Restrict the output to the lines below starting at the one that contains "15 Липня, 2025" and ending at the one that contains "superior a 1 A.", and restate them word for word, both ends included.

Dataset entries:
──────────

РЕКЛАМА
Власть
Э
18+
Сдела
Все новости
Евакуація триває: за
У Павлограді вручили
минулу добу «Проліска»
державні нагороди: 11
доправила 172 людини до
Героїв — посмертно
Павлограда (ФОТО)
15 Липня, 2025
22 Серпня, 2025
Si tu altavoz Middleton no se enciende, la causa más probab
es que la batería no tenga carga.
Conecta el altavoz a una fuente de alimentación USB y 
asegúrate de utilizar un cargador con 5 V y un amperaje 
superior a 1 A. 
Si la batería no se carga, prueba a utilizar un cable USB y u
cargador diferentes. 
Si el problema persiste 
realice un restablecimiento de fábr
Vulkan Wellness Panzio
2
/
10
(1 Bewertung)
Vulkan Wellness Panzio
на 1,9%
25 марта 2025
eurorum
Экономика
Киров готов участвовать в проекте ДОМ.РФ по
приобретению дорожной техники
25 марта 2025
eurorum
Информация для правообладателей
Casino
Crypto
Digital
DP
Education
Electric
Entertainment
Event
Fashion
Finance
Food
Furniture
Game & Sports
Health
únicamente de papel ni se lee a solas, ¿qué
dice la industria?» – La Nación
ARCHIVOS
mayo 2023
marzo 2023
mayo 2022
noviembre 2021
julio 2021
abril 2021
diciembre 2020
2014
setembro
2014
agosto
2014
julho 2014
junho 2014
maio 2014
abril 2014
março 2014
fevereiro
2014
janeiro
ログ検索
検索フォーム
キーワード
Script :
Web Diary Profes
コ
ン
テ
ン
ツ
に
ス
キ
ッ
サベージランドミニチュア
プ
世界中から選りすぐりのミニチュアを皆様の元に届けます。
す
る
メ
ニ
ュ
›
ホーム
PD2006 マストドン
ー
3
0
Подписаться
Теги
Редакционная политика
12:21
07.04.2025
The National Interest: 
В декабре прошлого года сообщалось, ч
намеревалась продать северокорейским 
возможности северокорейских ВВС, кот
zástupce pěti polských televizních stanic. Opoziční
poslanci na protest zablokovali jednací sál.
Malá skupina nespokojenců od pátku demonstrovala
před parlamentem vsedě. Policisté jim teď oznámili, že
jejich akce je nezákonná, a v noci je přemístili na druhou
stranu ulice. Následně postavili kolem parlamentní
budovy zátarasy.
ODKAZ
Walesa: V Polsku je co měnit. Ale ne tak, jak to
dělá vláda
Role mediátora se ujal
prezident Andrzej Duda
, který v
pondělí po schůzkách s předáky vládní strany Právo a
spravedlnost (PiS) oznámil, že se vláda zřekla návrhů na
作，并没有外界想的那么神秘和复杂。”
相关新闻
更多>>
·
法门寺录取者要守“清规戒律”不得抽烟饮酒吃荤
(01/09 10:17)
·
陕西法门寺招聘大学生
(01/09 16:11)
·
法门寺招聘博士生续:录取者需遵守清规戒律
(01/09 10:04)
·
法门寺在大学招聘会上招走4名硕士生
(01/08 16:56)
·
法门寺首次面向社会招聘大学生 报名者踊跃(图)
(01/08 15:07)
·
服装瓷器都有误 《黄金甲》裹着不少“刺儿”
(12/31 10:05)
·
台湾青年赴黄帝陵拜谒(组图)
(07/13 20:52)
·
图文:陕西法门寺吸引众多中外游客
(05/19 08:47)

──────────

• Written reply:
15 Липня, 2025
22 Серпня, 2025
Si tu altavoz Middleton no se enciende, la causa más probab
es que la batería no tenga carga.
Conecta el altavoz a una fuente de alimentación USB y 
asegúrate de utilizar un cargador con 5 V y un amperaje 
superior a 1 A. 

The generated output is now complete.